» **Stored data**
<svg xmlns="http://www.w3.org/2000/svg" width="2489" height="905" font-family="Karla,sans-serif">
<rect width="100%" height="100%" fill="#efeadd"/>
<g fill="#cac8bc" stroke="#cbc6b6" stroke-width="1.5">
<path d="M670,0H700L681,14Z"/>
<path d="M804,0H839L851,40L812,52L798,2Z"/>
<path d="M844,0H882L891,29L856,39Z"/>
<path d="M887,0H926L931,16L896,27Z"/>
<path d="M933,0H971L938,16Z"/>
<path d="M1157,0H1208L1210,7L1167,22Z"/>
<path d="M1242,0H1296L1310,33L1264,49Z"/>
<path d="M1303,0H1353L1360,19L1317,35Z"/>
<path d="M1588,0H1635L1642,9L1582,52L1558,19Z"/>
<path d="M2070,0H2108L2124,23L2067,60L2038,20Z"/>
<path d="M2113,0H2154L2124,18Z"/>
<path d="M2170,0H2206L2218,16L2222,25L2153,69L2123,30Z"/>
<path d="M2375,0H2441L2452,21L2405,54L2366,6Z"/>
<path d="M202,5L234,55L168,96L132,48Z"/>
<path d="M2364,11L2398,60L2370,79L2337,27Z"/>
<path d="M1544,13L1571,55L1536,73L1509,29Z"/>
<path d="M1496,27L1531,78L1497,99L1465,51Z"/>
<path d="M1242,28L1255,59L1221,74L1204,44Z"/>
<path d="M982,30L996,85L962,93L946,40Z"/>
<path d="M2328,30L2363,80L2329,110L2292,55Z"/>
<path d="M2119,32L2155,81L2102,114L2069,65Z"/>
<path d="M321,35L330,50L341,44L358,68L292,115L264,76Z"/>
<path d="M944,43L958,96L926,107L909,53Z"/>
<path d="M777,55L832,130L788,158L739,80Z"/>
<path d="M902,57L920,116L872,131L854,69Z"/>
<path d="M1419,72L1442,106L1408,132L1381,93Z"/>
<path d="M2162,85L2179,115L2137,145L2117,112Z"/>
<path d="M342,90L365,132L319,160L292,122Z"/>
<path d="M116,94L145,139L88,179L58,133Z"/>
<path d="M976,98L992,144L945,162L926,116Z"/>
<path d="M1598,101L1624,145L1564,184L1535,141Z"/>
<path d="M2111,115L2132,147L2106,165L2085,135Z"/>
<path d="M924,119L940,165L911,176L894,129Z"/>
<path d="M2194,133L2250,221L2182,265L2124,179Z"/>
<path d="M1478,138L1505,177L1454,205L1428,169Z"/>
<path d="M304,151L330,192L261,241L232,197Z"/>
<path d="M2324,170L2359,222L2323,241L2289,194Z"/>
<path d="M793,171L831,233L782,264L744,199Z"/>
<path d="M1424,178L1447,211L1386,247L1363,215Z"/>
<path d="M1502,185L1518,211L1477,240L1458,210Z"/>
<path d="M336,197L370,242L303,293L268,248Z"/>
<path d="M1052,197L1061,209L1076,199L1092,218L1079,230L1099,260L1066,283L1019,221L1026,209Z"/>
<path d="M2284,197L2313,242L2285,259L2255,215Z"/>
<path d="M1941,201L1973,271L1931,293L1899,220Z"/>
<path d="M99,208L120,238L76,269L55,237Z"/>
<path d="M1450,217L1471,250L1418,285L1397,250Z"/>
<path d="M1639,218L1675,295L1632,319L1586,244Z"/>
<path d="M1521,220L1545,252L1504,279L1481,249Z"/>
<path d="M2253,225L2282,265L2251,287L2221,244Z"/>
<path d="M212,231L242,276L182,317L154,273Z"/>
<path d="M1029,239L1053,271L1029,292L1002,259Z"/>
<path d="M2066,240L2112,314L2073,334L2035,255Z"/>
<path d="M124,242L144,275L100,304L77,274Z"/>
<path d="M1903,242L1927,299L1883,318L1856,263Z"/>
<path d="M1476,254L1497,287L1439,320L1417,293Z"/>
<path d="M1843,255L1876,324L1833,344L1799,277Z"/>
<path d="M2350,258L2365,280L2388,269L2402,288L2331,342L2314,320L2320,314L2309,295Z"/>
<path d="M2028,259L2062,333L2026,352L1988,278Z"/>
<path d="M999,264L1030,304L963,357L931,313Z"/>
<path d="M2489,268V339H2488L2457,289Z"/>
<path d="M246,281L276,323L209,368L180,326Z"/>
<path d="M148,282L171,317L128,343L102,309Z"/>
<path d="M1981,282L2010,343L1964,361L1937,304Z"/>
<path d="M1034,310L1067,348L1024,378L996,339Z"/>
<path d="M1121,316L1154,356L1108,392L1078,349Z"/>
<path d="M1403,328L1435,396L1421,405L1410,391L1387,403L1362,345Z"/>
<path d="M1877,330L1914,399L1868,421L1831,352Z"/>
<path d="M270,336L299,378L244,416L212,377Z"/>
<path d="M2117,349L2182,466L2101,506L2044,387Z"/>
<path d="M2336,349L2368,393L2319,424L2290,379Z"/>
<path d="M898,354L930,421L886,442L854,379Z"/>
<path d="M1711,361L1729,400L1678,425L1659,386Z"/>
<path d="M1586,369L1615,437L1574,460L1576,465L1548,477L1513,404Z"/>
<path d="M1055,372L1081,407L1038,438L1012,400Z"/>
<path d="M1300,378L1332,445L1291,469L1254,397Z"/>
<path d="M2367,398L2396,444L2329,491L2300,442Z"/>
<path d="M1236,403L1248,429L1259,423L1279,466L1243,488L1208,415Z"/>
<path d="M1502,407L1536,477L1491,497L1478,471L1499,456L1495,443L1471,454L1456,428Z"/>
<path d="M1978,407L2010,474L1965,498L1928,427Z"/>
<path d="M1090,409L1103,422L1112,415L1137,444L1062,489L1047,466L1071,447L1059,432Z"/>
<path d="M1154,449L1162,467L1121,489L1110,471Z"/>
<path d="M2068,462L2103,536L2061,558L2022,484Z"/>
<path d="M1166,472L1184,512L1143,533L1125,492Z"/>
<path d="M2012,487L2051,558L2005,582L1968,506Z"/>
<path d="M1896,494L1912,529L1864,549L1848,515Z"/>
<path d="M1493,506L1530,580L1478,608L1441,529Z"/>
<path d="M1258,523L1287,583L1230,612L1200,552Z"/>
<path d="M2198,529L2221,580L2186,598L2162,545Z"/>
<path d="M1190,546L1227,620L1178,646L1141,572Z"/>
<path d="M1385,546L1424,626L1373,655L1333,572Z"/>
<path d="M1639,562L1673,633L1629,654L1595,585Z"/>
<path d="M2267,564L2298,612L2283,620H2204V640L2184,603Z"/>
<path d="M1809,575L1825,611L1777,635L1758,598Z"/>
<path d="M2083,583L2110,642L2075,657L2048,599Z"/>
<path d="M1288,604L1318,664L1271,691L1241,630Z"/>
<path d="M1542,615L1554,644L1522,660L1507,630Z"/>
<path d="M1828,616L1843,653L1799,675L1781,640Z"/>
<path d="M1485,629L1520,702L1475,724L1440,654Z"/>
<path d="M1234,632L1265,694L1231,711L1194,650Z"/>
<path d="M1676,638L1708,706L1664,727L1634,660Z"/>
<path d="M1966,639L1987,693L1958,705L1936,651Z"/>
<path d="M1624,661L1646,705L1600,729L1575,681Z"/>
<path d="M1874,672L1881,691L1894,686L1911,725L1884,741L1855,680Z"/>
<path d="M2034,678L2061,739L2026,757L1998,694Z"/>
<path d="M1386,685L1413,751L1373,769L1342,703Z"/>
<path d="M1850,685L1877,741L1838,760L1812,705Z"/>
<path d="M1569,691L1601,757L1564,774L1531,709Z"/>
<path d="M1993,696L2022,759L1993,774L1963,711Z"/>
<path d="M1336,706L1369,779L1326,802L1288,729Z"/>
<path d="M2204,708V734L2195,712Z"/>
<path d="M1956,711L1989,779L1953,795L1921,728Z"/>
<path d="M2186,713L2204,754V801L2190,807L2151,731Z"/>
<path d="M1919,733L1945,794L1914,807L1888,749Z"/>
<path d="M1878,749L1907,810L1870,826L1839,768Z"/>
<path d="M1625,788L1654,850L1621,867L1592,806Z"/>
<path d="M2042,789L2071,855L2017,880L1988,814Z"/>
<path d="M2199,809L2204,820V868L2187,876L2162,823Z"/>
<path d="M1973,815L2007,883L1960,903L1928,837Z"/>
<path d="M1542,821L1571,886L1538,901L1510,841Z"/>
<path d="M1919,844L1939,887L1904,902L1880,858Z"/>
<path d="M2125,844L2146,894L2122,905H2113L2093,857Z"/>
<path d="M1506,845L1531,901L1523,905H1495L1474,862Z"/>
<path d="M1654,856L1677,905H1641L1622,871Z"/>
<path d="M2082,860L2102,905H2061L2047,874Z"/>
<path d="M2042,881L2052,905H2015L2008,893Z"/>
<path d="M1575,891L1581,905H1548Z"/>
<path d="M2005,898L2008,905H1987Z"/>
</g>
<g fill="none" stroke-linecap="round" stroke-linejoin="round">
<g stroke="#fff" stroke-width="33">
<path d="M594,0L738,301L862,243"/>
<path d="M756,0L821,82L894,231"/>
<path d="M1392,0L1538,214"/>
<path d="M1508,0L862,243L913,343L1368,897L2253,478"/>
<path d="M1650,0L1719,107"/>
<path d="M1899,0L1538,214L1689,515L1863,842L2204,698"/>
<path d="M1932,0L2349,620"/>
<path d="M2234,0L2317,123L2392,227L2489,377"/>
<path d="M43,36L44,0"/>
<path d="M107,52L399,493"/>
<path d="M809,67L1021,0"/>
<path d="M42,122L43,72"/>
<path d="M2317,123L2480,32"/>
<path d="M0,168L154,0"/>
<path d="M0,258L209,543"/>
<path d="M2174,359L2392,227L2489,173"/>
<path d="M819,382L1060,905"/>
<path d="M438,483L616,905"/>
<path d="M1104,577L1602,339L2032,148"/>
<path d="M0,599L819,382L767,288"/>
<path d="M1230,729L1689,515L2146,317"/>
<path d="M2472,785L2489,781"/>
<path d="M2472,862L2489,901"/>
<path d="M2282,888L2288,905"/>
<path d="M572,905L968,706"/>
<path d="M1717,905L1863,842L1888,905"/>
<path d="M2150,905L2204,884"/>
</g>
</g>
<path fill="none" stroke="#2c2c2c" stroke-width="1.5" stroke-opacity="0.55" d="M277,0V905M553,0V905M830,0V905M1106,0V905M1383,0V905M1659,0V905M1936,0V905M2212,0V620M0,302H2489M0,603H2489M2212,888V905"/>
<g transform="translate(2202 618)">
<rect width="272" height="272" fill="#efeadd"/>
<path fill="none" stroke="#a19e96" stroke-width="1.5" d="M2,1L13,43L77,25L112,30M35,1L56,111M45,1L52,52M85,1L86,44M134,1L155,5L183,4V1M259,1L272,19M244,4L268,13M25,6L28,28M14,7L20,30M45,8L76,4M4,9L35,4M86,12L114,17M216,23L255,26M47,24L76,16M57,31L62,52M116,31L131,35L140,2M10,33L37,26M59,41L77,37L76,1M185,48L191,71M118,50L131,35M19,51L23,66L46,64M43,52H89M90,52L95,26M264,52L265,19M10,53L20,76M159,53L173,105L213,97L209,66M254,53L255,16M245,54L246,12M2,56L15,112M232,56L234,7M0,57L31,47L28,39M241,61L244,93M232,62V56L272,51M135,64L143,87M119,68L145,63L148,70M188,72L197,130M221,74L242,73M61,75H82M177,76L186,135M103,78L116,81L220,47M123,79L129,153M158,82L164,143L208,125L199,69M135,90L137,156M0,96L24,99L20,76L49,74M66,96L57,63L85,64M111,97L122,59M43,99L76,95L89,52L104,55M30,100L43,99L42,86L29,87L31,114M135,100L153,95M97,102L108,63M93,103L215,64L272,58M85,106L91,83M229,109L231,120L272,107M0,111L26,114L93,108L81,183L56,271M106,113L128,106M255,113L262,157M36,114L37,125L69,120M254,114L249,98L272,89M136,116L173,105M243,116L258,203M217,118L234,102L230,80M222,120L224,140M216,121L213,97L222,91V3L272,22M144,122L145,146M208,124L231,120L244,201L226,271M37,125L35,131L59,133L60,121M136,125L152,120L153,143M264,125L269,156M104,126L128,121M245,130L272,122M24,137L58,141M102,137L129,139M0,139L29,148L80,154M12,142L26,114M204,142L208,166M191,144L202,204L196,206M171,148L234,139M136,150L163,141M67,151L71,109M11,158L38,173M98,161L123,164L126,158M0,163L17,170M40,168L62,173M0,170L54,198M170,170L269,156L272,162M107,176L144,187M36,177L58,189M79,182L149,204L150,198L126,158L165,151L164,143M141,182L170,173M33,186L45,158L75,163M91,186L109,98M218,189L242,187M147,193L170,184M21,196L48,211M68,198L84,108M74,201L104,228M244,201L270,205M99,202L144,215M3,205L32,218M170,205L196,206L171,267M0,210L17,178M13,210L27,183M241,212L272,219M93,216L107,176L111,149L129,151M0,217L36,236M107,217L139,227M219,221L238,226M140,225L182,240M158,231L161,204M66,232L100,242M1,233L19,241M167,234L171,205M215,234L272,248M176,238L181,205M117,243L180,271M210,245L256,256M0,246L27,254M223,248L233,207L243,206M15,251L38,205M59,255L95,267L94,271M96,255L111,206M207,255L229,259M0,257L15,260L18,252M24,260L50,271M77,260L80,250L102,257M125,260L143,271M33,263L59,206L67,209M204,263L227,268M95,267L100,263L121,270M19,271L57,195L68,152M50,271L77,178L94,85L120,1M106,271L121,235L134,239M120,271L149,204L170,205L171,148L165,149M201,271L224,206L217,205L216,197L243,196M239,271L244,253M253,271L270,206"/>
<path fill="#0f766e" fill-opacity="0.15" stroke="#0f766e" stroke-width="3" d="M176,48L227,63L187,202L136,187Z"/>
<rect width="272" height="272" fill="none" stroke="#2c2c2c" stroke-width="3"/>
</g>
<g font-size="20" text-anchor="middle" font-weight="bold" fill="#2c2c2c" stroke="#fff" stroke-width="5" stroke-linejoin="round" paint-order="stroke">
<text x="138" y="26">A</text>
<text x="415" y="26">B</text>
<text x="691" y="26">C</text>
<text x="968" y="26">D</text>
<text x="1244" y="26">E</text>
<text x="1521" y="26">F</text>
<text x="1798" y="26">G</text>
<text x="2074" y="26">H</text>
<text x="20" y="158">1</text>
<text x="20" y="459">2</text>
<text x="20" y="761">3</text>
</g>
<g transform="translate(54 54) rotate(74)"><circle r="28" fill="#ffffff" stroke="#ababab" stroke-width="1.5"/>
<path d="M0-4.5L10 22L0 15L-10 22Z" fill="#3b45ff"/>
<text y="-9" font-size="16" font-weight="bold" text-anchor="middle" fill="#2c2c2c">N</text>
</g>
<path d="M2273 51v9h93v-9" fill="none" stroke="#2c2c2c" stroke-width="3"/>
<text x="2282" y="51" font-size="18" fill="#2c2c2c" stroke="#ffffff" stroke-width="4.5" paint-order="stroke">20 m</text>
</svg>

» **Problem to work on**
What lines in the data include the string "middle"? Copy each one.

» **Answer to this exercise**
<g font-size="20" text-anchor="middle" font-weight="bold" fill="#2c2c2c" stroke="#fff" stroke-width="5" stroke-linejoin="round" paint-order="stroke">
<text y="-9" font-size="16" font-weight="bold" text-anchor="middle" fill="#2c2c2c">N</text>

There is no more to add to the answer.